Look for "convirtiéndose así en uno de los" in the entries below. Then write out exactly the line that holds it and every line after it, to the last, and nothing else.
(Source material Opens)
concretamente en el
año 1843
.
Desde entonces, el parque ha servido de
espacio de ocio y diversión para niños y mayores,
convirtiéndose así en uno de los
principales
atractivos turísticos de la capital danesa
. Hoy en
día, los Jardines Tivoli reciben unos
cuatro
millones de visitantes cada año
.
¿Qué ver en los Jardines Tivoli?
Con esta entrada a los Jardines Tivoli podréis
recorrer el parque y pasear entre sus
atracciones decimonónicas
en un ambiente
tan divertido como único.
(Source material Closes)
## Answer
convirtiéndose así en uno de los
principales
atractivos turísticos de la capital danesa
. Hoy en
día, los Jardines Tivoli reciben unos
cuatro
millones de visitantes cada año
.
¿Qué ver en los Jardines Tivoli?
Con esta entrada a los Jardines Tivoli podréis
recorrer el parque y pasear entre sus
atracciones decimonónicas
en un ambiente
tan divertido como único.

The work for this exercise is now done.